Both fresh and dried fruits are nutritious for lactating mothers. Nutritionists suggest that eating 2 cups of fruits per day is good for new mothers to maintain an adequate supply of breast milk. Anecdotal evidence and scientific research support that some fruits are galactagogues and help provide the nutrients necessary for both the mother and the newly born.
Some lactogenic fruits are — oranges, apricot, avocado, strawberries, green papaya, blueberries, sapodilla, banana, and apple. These fruits contain vitamin B, C, E, K, folate, essential minerals such as potassium, and high calories. Fruits are a crucial part of a lactating mother’s diet.
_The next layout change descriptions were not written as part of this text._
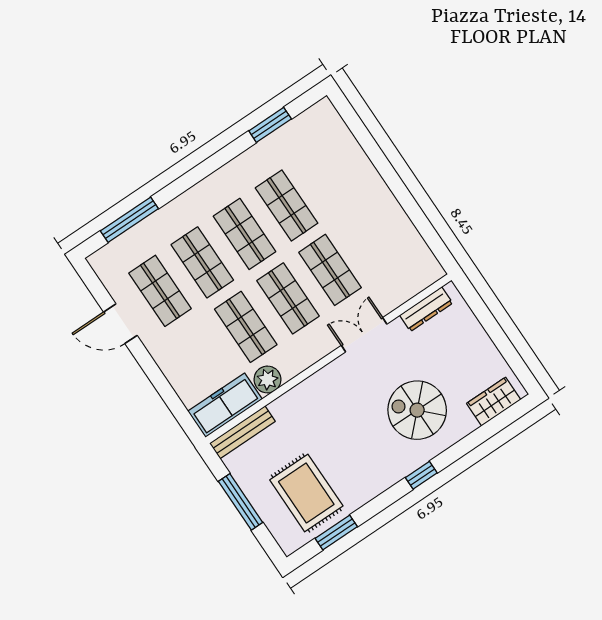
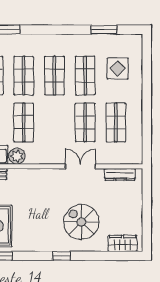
display table: (325, 166) -> (118, 68), added
shop shelf: (288, 298) -> (116, 122), moved

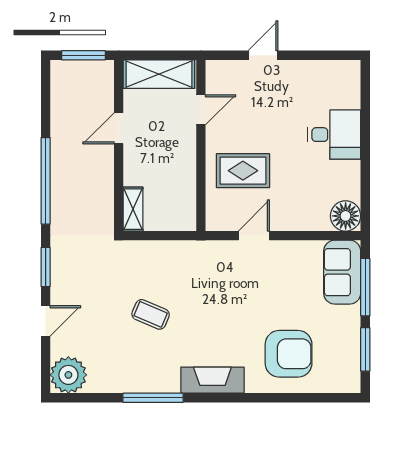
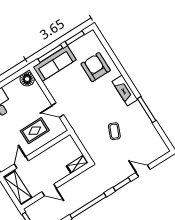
door: (201, 110) -> (21, 162), hinge flipped
rug: (243, 171) -> (35, 131), turned 90
sofa: (342, 272) -> (55, 63), width x1.36
plant: (68, 375) -> (159, 148), removed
6. Protein — Lentil, Plant Seeds, Eggs, & Beef
Protein is an essential nutrient in breastfeeding mothers’ diets. Lentils, eggs, chicken, beef, etc. are good sources of animal and plant-based protein. The egg is an easy snack and can be incorporated into any meal. The nutrient-packed food contains vitamin A, B12, D, K, iodine, choline, selenium, riboflavin, and folate. Various seeds such as flaxseeds, chia seeds, sesame seeds, hemp seeds, legumes, and beans can provide plant-based protein. Red meat can replenish the mineral zinc in the lactating mother’s body. The high-quality protein in beef can help new mothers be energetic throughout the day.
Across many cultures, several herbs and roots are traditional galactagogues medicine. Anecdotal evidence supports the efficacy of these herbs in regulating healthy milk supply in lactating mothers. Some of the herbs that you can incorporate in your tea and other meals are fennel, blessed thistle, milk thistle, nettle, fenugreek, ashwagandha, caraway seeds, ginger, garlic, turmeric, etc. Medical research suggests that these herbs may support mammary growth and hormonal regulations in nursing mothers to increase breast milk.
You should consult a doctor before using any of these herbs for boosting milk supply. Some of these herbs may have adverse effects when taken in a large dosage.
Restricted Foods During Breastfeeding
Here are some food items that may negatively impact the suckling baby and the production or quality of the milk.
- Fishes and other seafood that is high in mercury content.
- Alcoholic drinks (CDC recommends one drink/day. To avoid risk, the mothers may breastfeed after 2 hours of drinking alcohol)
- Spicy foods
- Gassy greens such as cruciferous vegetables
Breastfeeding is a crucial part of motherhood. The newborn depends on breast milk for all the nutrition during the first six months. A lactating mother burns around 450 to 500 calories a day while nursing the infant.
That’s why having a nutritious diet is very crucial for both the mother and the child. Some of the superfoods for a nursing mother are whole grains, fruits, dairy foods, animal and plant-based proteins, leafy green vegetables, nuts, seeds, and herbs. These foods contain chock full of nutrients, vitamins, minerals, and essential antioxidants. Traditional medicine and modern science confirm that some of these foods act as natural lactogenics.
These nutritious foods can regulate and actively boost the mammary glands to produce increased amounts of milk for the baby. As lactating mothers, you should also check on certain food items that may hamper milk production and pose adverse effects on the growth of the suckling infant.